The headquarters of the Federal Reserve in Washington.
(Andrew Harnik / Associated Press)

The Federal Reserve is poised to begin at least a six-month operation to buy about $60 billion of Treasury bills per month, as the central bank seeks to ease cash shortages that caused a recent spike in the overnight cost of borrowing.

The announcement on Friday sent three-month bill yields sharply lower, dropping from a high of 1.7% to a low of 1.62%. The size of the operation shocked Wall Street analysts who had expected the central bank to be more conservative.

“They are going for it,” said Ralph Axel, an interest rate strategist at Bank of America. “They are hitting this hard. I think it’s the right thing to do.”


The Federal Open Market Committee said it had instructed the New York Fed to begin buying short-dated Treasury bills at a rate of approximately $60 billion per month, beginning next Tuesday and continuing through until the second quarter of next year.

The move is aimed at restoring the amount of reserves banks hold at the Fed to at least the levels seen early last month, before short-term lending markets suffered a sharp rise in borrowing costs as cash became scarce. When the Fed buys bills from banks, it pays for the purchase by crediting their reserve accounts.

Fed Chairman Jerome H. Powell revealed plans to resume the “organic growth” of the central bank’s balance sheet earlier this week, implying that it would buy Treasuries in line with the growth of the central bank’s liabilities.
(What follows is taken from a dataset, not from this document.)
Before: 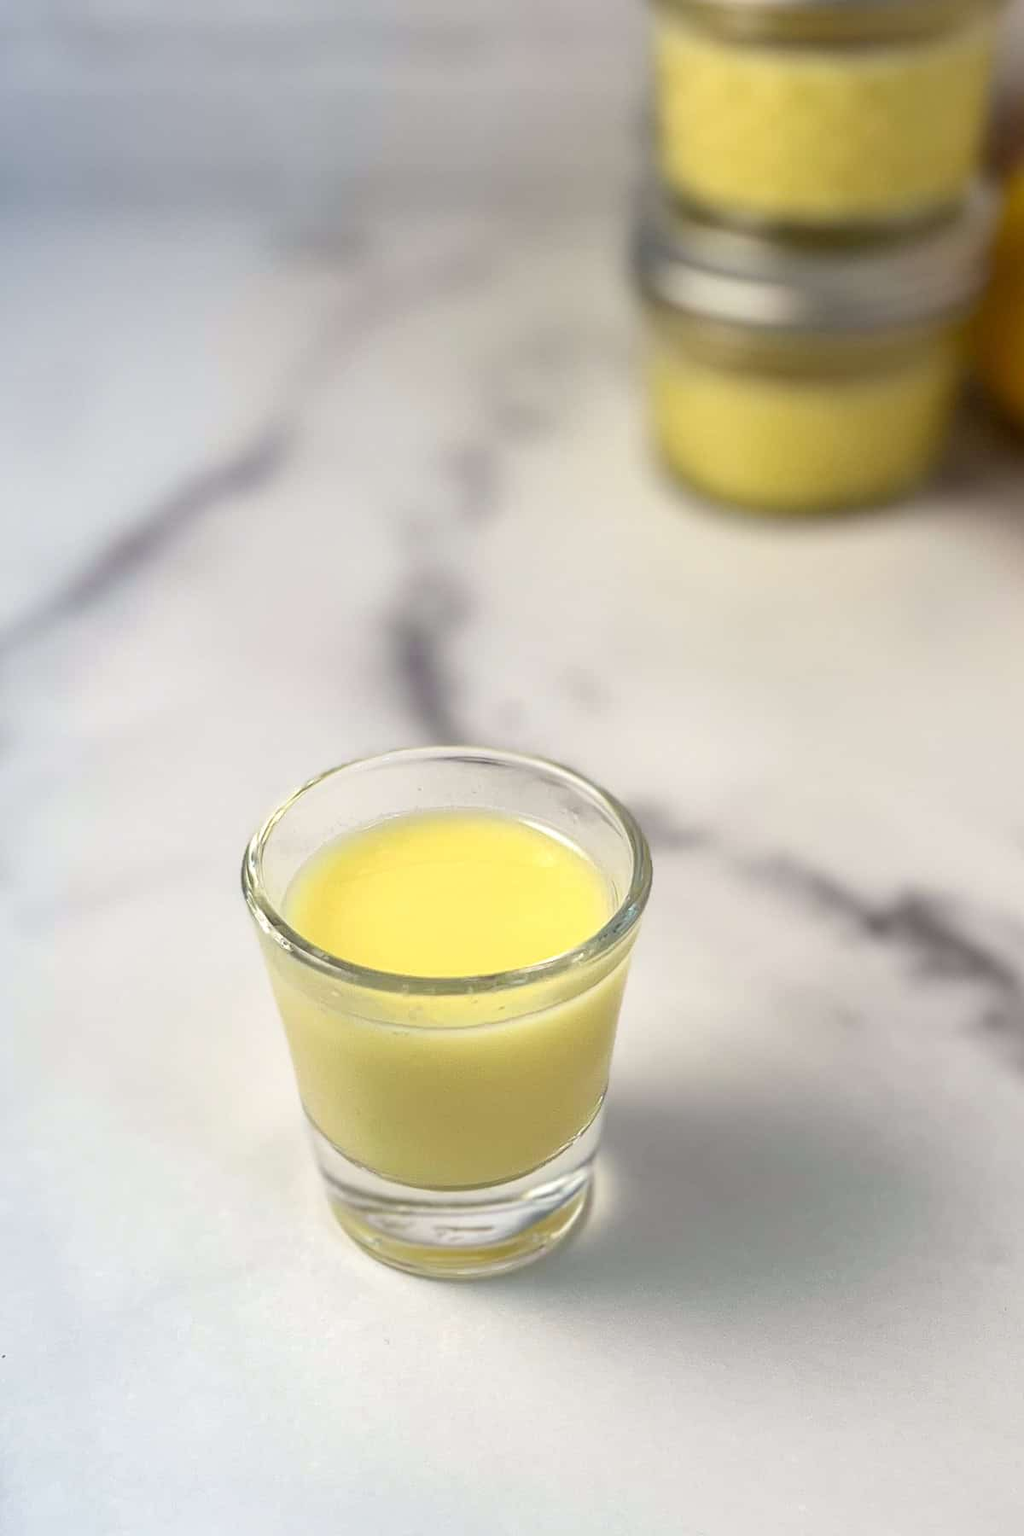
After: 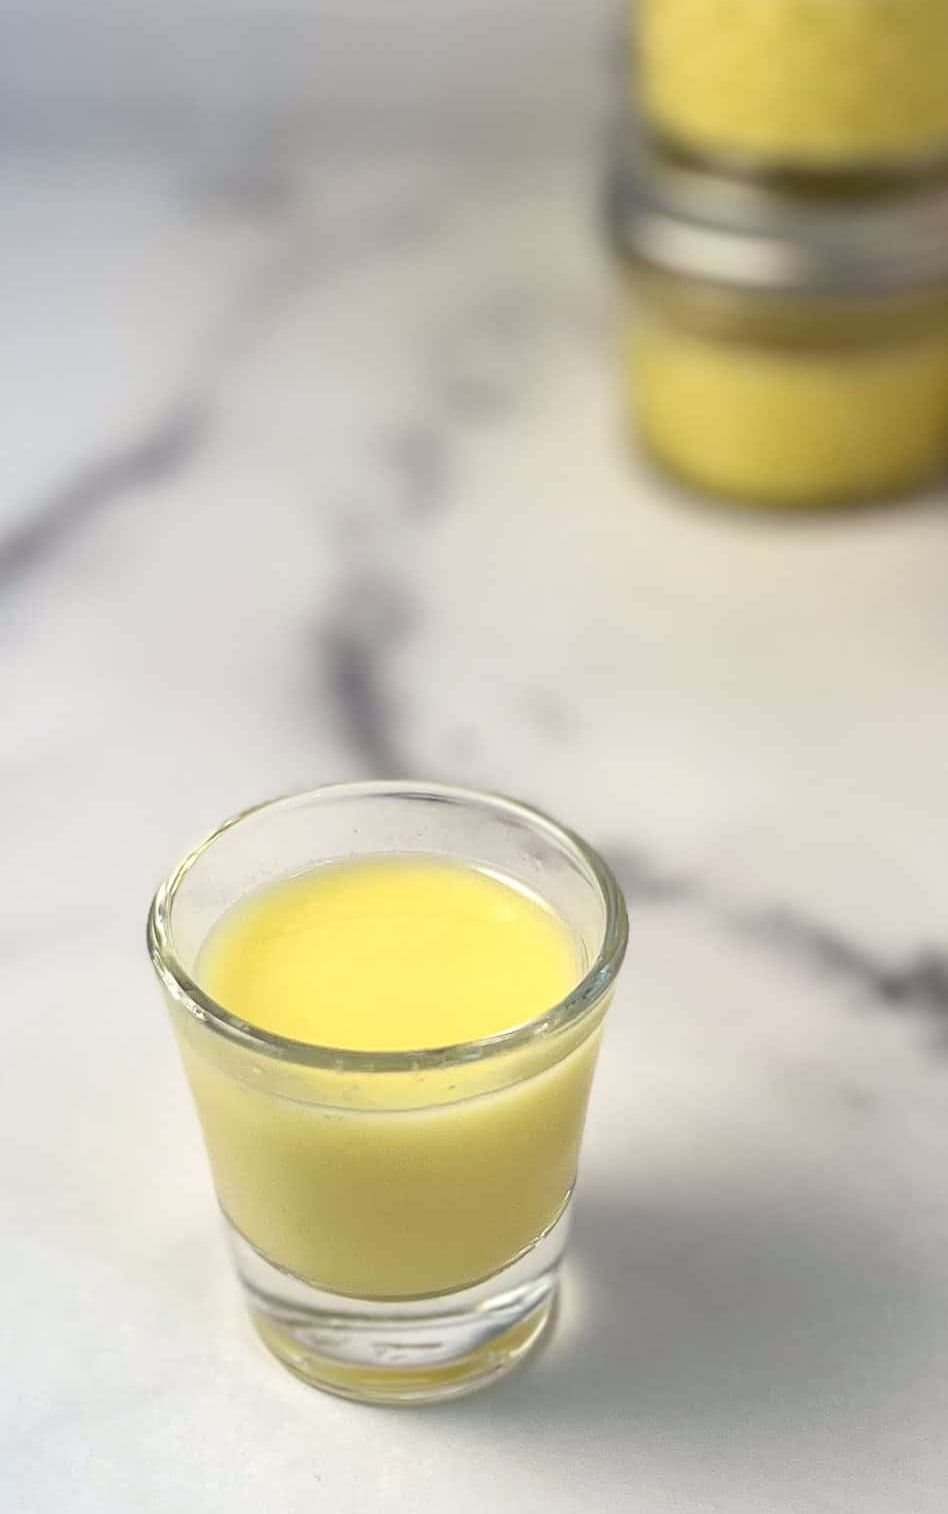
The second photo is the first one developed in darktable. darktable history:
crop: left 11.404%, top 5.265%, right 9.589%, bottom 10.624%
But the planned purchases are well in excess of the growth in currency in circulation, which has increased at an average of $5.6 billion per month since April.

“They are buying aggressively,” said Priya Misra, head of global rates strategy at TD Securities. “This is much more than organic — it is building a reserve buffer, which is a good thing.”

The Fed’s plans to buy short-dated bills, rather than longer-term Treasuries, is seen as an attempt to distance the new measures from quantitative easing — the crisis-era stimulus program that the central bank used to lower long-term borrowing costs and boost the economy.

In its statement on Friday, the Fed said the current actions “are purely technical measures to support the effective implementation” of its interest-rate policy, and “do not represent a change” in its monetary stance.


The Fed also said it would extend its current operations lending cash in exchange for Treasuries and other high-quality collateral in the repo market “to ensure that the supply of reserves remains ample even during periods of sharp increases in non-reserve liabilities, and to mitigate the risk of money market pressures that could adversely affect policy implementation.”